M.-C. D: Google. Google dispose de puissants moyens. C’est un concurrent en termes de capacité financière, de capacité technologique, de rapidité de réponse aux besoins des usagers, d’anticipation des nouvelles habitudes. C’est un concurrent tout simplement parce que nous n’aurons jamais cette rapidité de lancer des projets novateurs à si large échelle.

Par contre, sans s’aligner sur Google, nous pouvons nous en inspirer. Et voir où nous pouvons faire mieux, sur la base d’autres intérêts.

Interview swissinfo, Pierre-François Besson

La Bibliothèque nationale suisse, c’est:
110 ans d’existence
160 collaborateurs
Un budget de 18 millions de francs (2005)
3,7 millions de documents
60’000 documents nouveaux ou 1,5 km de rayonnage en plus chaque année
Plus de 220 fonds littéraires, entiers ou partiels (Blaise Cendrars, Jaques Chessex, Friedrich Dürrenmatt, Hermann Hesse, Rainer Maria Rilke, etc.)
Le Centre Dürrenmatt de Neuchâtel construit par Mario Botta
Et une mission: enrichir ses collections, les conserver, les rendre accessibles en les proposant sous diverses formes.

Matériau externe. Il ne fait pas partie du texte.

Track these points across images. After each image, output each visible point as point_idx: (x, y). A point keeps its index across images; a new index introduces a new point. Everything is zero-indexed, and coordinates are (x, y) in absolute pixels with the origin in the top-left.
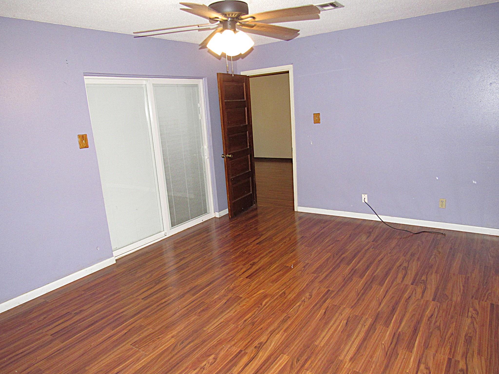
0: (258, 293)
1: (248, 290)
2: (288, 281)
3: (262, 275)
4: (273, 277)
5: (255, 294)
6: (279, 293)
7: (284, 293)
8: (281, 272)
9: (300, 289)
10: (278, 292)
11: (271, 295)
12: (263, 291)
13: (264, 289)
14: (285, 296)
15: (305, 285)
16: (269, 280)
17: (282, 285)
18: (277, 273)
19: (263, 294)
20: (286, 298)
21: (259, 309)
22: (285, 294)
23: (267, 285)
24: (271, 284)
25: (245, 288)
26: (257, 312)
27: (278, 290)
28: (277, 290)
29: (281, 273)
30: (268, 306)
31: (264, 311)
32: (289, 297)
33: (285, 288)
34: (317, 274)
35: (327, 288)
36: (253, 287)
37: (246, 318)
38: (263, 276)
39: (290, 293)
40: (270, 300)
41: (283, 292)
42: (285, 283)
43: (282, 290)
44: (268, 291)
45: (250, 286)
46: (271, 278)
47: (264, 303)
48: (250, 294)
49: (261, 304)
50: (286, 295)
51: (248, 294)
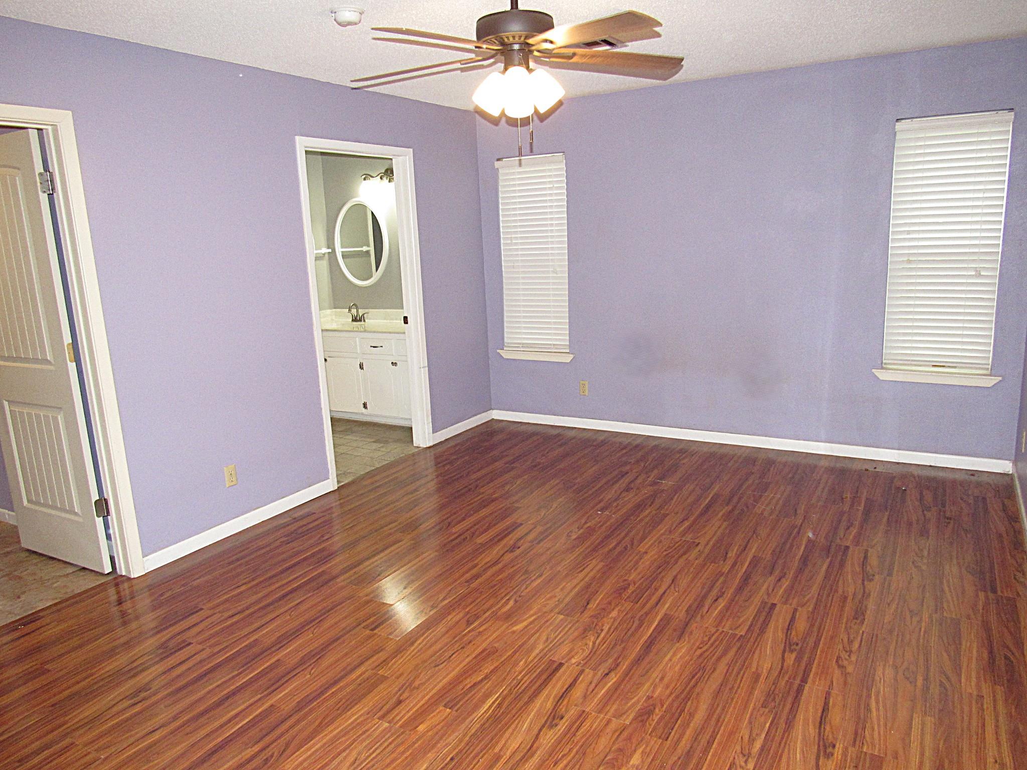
0: (525, 623)
1: (549, 629)
2: (456, 654)
3: (520, 673)
4: (492, 667)
5: (531, 623)
6: (479, 624)
7: (469, 623)
8: (469, 682)
9: (433, 632)
10: (481, 625)
11: (498, 619)
12: (515, 628)
13: (514, 632)
14: (468, 616)
15: (416, 644)
16: (501, 656)
17: (470, 642)
18: (482, 681)
19: (515, 622)
20: (468, 612)
21: (519, 593)
22: (468, 621)
23: (506, 643)
24: (496, 645)
25: (558, 635)
26: (522, 589)
27: (481, 629)
28: (485, 630)
29: (468, 680)
30: (502, 598)
31: (509, 589)
32: (461, 615)
33: (465, 635)
34: (376, 674)
35: (376, 634)
36: (538, 638)
37: (539, 581)
38: (518, 669)
39: (457, 623)
40: (500, 609)
41: (471, 624)
42: (463, 648)
43: (472, 630)
44: (504, 627)
45: (547, 639)
46: (495, 665)
47: (511, 603)
48: (543, 622)
49: (516, 601)
50: (466, 618)
51: (547, 621)
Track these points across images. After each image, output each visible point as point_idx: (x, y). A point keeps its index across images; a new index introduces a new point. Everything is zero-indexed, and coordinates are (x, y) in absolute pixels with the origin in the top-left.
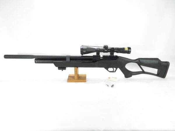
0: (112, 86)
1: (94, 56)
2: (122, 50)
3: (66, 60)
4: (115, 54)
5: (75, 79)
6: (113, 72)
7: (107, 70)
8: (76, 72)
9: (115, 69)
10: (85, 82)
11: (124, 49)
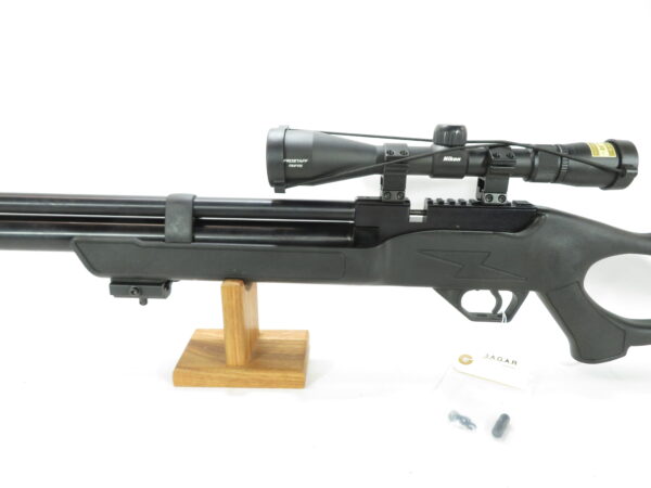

– Née en 1958, la Fribourgeoise Marie-Christine Doffey est employée par la Bibliothèque nationale Suisse depuis 1991. Elle est licenciée en sciences de l’antiquité et titulaire d’un mastère en gestion culturelle de l’Université de Bâle.

– Marie-Christine Doffey a été vice-directrice de cette institution depuis janvier 2003, avant de succéder le 1er avril à dernier à Jean-Frédéric Jauslin, nouveau directeur de l’Office fédéral de la culture.